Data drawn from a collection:
====

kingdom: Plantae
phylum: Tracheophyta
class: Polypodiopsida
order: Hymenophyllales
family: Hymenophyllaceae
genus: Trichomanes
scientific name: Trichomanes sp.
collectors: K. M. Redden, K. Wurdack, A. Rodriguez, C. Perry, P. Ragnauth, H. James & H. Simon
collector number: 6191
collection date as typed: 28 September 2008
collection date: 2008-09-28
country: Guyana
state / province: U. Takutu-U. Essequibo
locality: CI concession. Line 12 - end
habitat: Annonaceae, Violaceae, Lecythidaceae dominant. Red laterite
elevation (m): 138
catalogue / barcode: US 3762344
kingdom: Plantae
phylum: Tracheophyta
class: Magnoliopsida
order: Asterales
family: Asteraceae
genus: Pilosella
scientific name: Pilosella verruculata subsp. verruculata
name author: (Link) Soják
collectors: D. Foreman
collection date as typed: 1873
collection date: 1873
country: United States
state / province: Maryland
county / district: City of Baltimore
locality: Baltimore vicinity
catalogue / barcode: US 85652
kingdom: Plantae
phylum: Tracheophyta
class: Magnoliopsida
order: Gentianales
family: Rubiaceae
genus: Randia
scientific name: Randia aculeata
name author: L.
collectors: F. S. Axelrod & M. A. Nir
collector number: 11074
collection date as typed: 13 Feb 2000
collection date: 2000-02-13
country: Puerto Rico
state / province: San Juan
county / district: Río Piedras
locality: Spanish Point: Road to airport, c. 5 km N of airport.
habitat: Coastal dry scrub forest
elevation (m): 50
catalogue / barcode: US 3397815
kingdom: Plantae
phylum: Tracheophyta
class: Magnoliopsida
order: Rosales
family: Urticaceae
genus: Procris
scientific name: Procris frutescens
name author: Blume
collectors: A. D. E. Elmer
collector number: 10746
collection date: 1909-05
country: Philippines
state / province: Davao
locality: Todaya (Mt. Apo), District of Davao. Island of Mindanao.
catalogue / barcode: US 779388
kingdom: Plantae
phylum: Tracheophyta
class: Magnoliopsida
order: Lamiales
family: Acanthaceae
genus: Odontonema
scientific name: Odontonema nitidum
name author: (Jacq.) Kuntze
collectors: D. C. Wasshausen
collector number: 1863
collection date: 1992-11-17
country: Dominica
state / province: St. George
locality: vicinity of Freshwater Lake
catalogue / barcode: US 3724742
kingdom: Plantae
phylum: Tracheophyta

====

Copy every line of the records above word for word, from the first line to the last.

kingdom: Plantae
phylum: Tracheophyta
class: Polypodiopsida
order: Hymenophyllales
family: Hymenophyllaceae
genus: Trichomanes
scientific name: Trichomanes sp.
collectors: K. M. Redden, K. Wurdack, A. Rodriguez, C. Perry, P. Ragnauth, H. James & H. Simon
collector number: 6191
collection date as typed: 28 September 2008
collection date: 2008-09-28
country: Guyana
state / province: U. Takutu-U. Essequibo
locality: CI concession. Line 12 - end
habitat: Annonaceae, Violaceae, Lecythidaceae dominant. Red laterite
elevation (m): 138
catalogue / barcode: US 3762344
kingdom: Plantae
phylum: Tracheophyta
class: Magnoliopsida
order: Asterales
family: Asteraceae
genus: Pilosella
scientific name: Pilosella verruculata subsp. verruculata
name author: (Link) Soják
collectors: D. Foreman
collection date as typed: 1873
collection date: 1873
country: United States
state / province: Maryland
county / district: City of Baltimore
locality: Baltimore vicinity
catalogue / barcode: US 85652
kingdom: Plantae
phylum: Tracheophyta
class: Magnoliopsida
order: Gentianales
family: Rubiaceae
genus: Randia
scientific name: Randia aculeata
name author: L.
collectors: F. S. Axelrod & M. A. Nir
collector number: 11074
collection date as typed: 13 Feb 2000
collection date: 2000-02-13
country: Puerto Rico
state / province: San Juan
county / district: Río Piedras
locality: Spanish Point: Road to airport, c. 5 km N of airport.
habitat: Coastal dry scrub forest
elevation (m): 50
catalogue / barcode: US 3397815
kingdom: Plantae
phylum: Tracheophyta
class: Magnoliopsida
order: Rosales
family: Urticaceae
genus: Procris
scientific name: Procris frutescens
name author: Blume
collectors: A. D. E. Elmer
collector number: 10746
collection date: 1909-05
country: Philippines
state / province: Davao
locality: Todaya (Mt. Apo), District of Davao. Island of Mindanao.
catalogue / barcode: US 779388
kingdom: Plantae
phylum: Tracheophyta
class: Magnoliopsida
order: Lamiales
family: Acanthaceae
genus: Odontonema
scientific name: Odontonema nitidum
name author: (Jacq.) Kuntze
collectors: D. C. Wasshausen
collector number: 1863
collection date: 1992-11-17
country: Dominica
state / province: St. George
locality: vicinity of Freshwater Lake
catalogue / barcode: US 3724742
kingdom: Plantae
phylum: Tracheophyta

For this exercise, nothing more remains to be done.